Figure 5 represents the angle distribution of orientation diversion. Data show that static structure had minor impact on spatial awareness, whereas changing the configuration of the maze disoriented individuals. A one-way between-subjects ANOVA was conducted to compare the differences between task 1 and task 2 (first two trials): results show that changing the structure of the maze has a statistically significant effect at p < 0.05 level [F (1,82) = 4.11, p = 0.046)].

Fig. 5.
figure 5

Comparison between orientation diversion in the static and dynamic mazes, in the first (left) and in the second (right) trial. Data are projected as a cumulative distribution with respect of the diversion angle.

Moreover, when they were asked if they noticed any difference between the first and second maze, only 3 subjects (14%) were able to identify the difference between the two mazes, whereas most of the subjects perceived the dynamic maze as larger. All participants associated the static maze to a square shape. In contrast, the dynamic maze was perceived as having a polygonal shape with more than 4 sides by 23% of the subjects.

5 Conclusion and Future Work

PIVR provides incredible opportunities for improving the user experience of virtual environments and opens new possibilities for designing innovative applications studying interaction dynamics, despite the infrastructure constraints limit the available physical space, which, in turns, prevents creating infinitely large, walkable virtual environments.

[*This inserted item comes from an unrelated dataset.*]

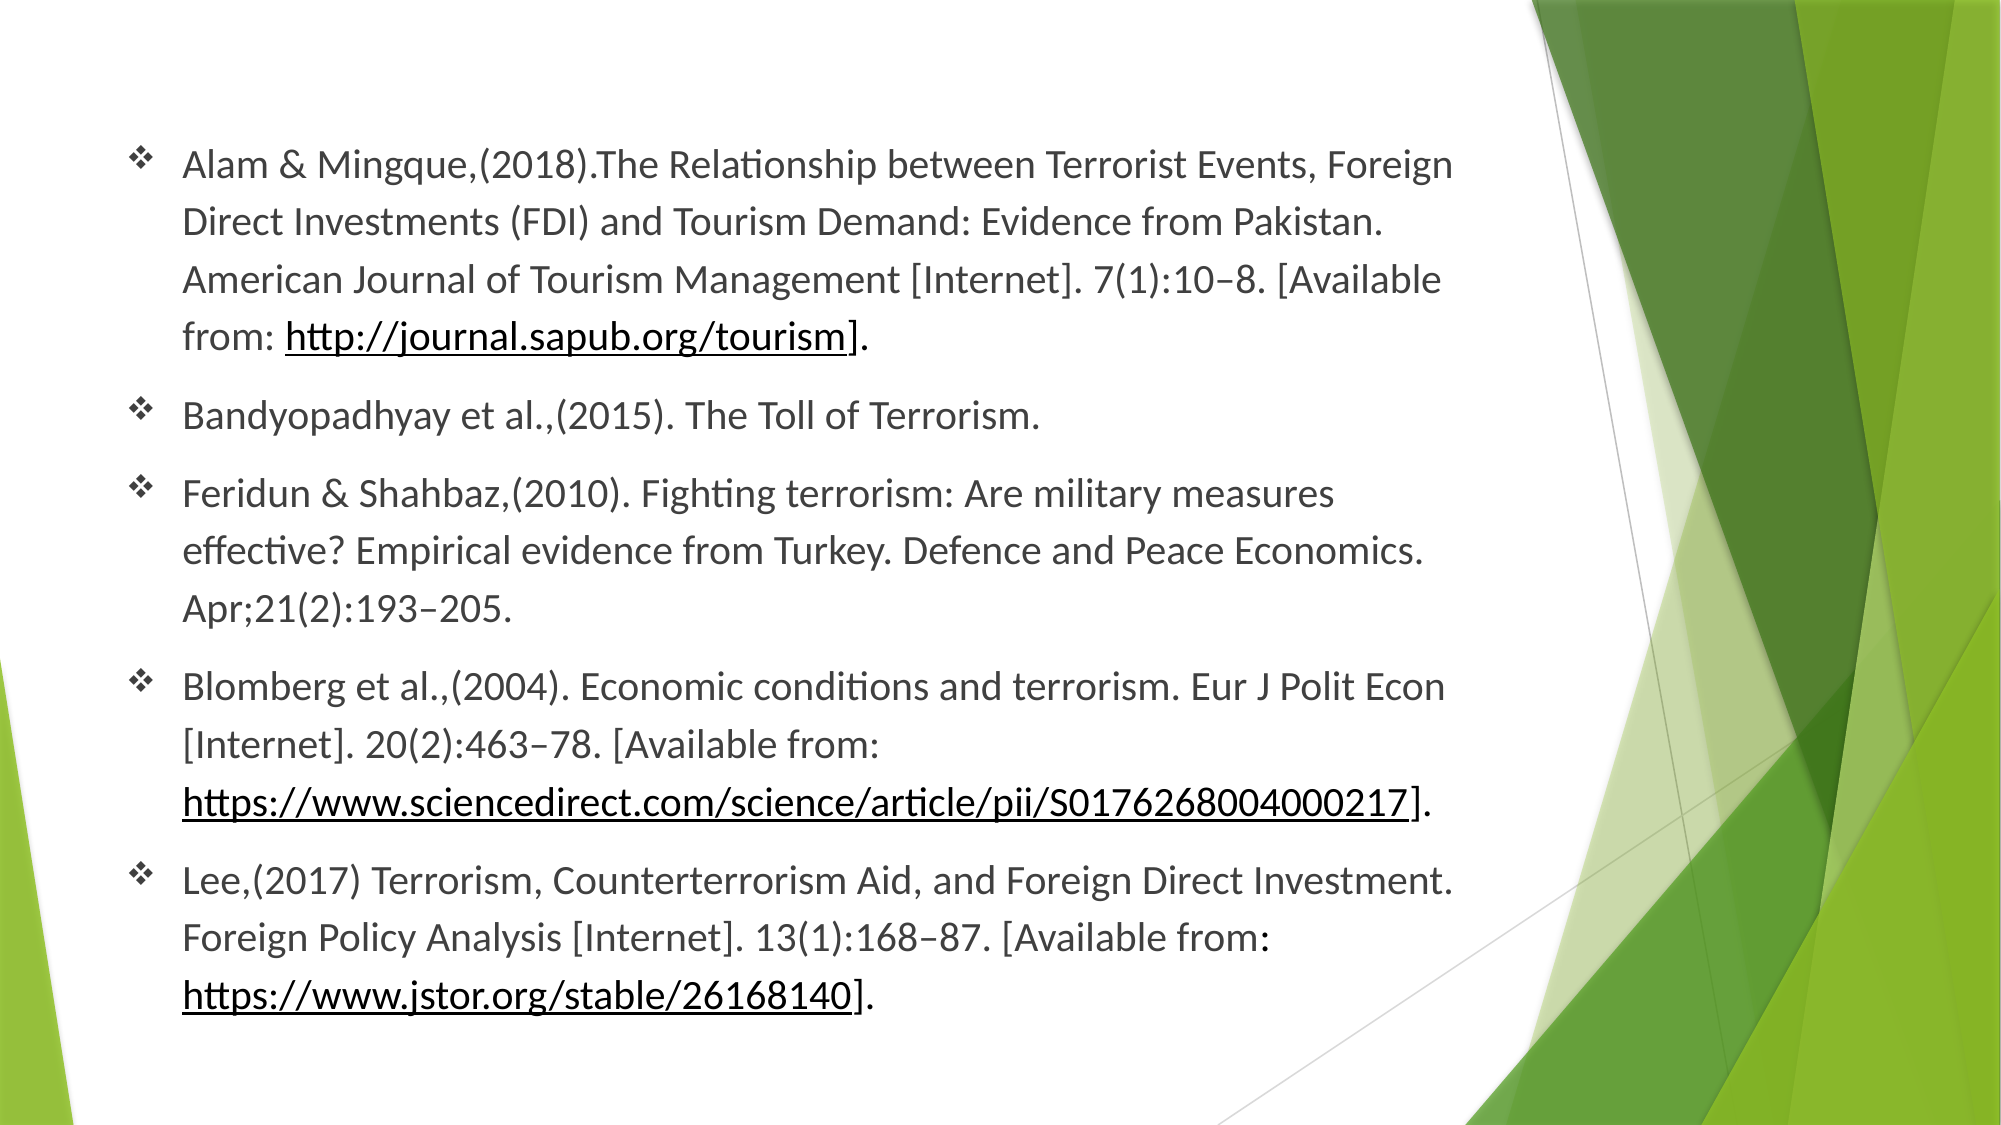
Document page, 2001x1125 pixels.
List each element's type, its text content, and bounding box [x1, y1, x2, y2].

list Alam & Mingque,(2018).The Relationship between Terrorist Events, Foreign Direct Investments (FDI) and Tourism Demand: Evidence from Pakistan. American Journal of Tourism Management [Internet]. 7(1):10–8. [Available from: http://journal.sapub.org/tourism]. Bandyopadhyay et al.,(2015). The Toll of Terrorism. Feridun & Shahbaz,(2010). Fighting terrorism: Are military measures effective? Empirical evidence from Turkey. Defence and Peace Economics. Apr;21(2):193–205. Blomberg et al.,(2004). Economic conditions and terrorism. Eur J Polit Econ [Internet]. 20(2):463–78. [Available from: https://www.sciencedirect.com/science/article/pii/S0176268004000217]. Lee,(2017) Terrorism, Counterterrorism Aid, and Foreign Direct Investment. Foreign Policy Analysis [Internet]. 13(1):168–87. [Available from: https://www.jstor.org/stable/26168140]. [111, 50, 1522, 1073]
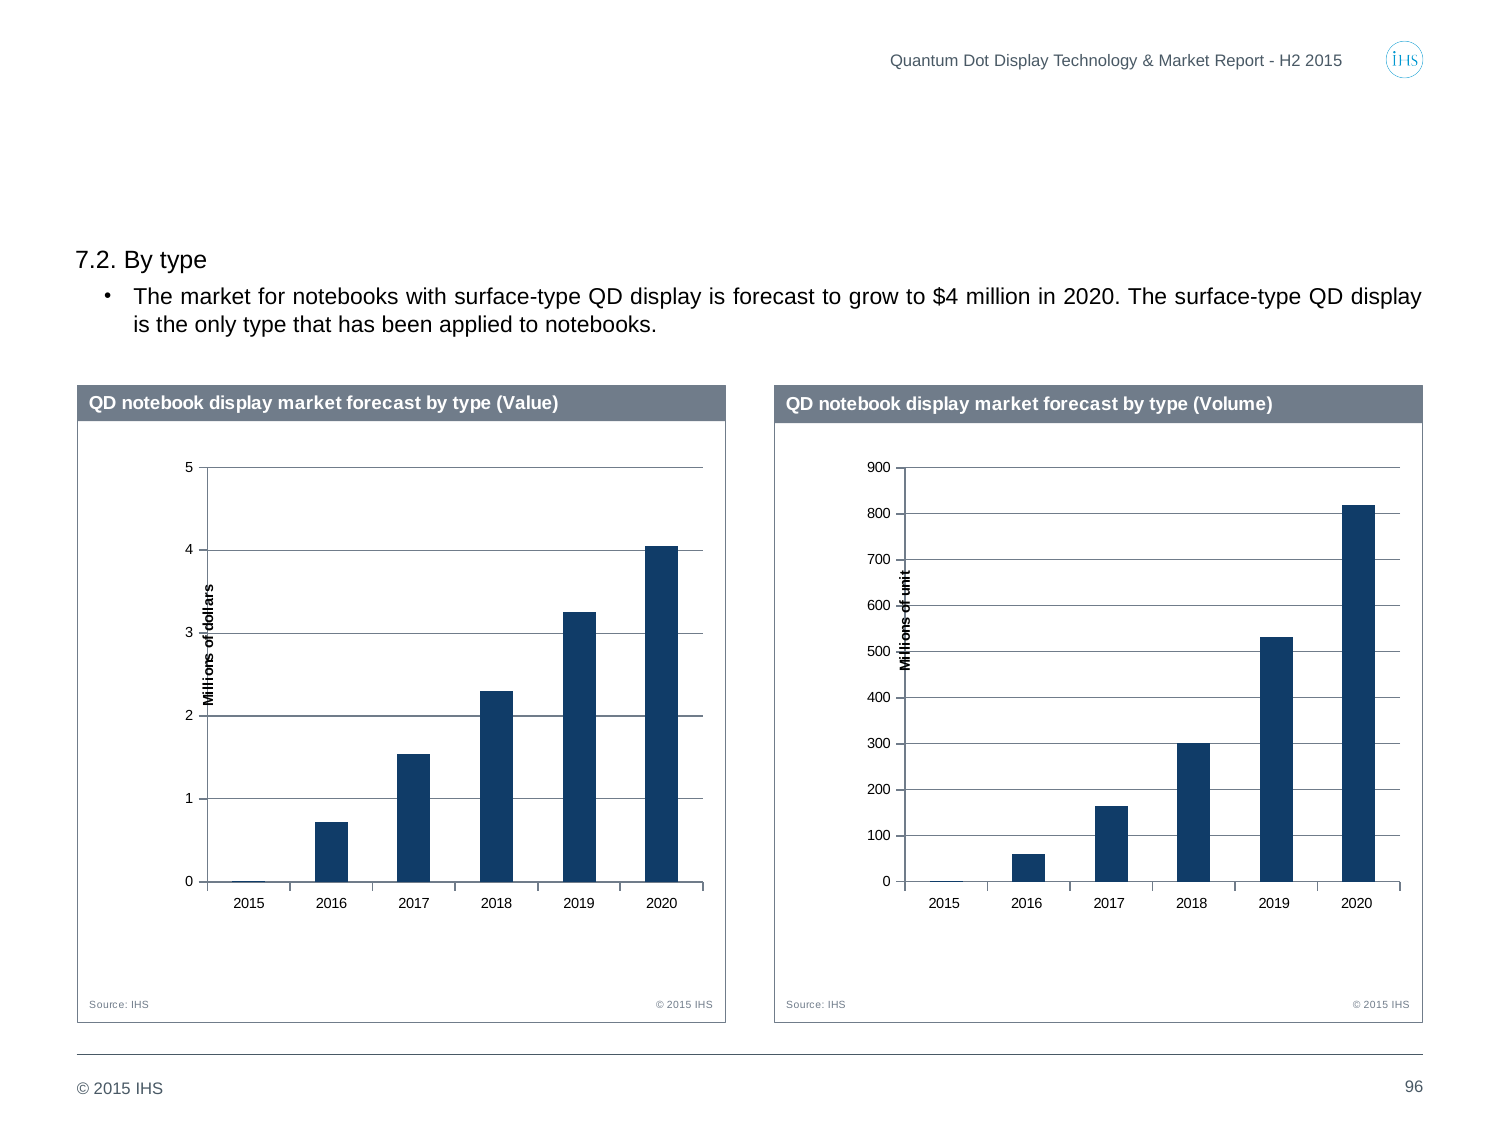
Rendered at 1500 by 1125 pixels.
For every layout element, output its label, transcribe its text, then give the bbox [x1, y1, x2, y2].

In this paper, we introduced a new technique for overcoming some of the issues that affect locomotion PIVR especially in small simulation areas. Specifically, we explored the possibility of designing dynamic scenarios that programmatically reconfigure the environment without the users realizing it, so that a new piece of the virtual world unfolds as they walk over the same physical space. Although the small size of the sample might limit the applicability of this study, our findings demonstrate the feasibility of the proposed technique and suggest it as an interesting direction for improving the design of immersive spaces. Our experiment showed that the proposed method can be utilized to modify individuals’ spatial awareness and, consequently, their ability to correctly perceive the dimensional relationship between physical and virtual space without disrupting the user experience. This, in turn, enables to seamlessly generate the feeling of a much larger walkable physical space that matches the size of the virtual world. Additionally, the technique described in this paper can be combined with other methods to further modify users’ perception of the size of the simulation area. In our future work, we will explore factors, such as, size and configuration of the environment, lighting, visual and auditory cues, and cognitive aspects. Furthermore, we will incorporate data from spatial ability tests (e.g., visuospatial imagery, mental rotations test, topographical memory, etc.) to evaluate the relationship between spatial ability in physical and in simulated worlds, to be able to compare our data with previous research [16]. Finally, in a follow-up paper, we will report data regarding to users’ orientation while exploring the maze: as suggested by previous studies on immersive content [17], users might show similar navigation patterns, which, in turn, can be leveraged to introduce changes in the environment that contribute to modifying perception of space.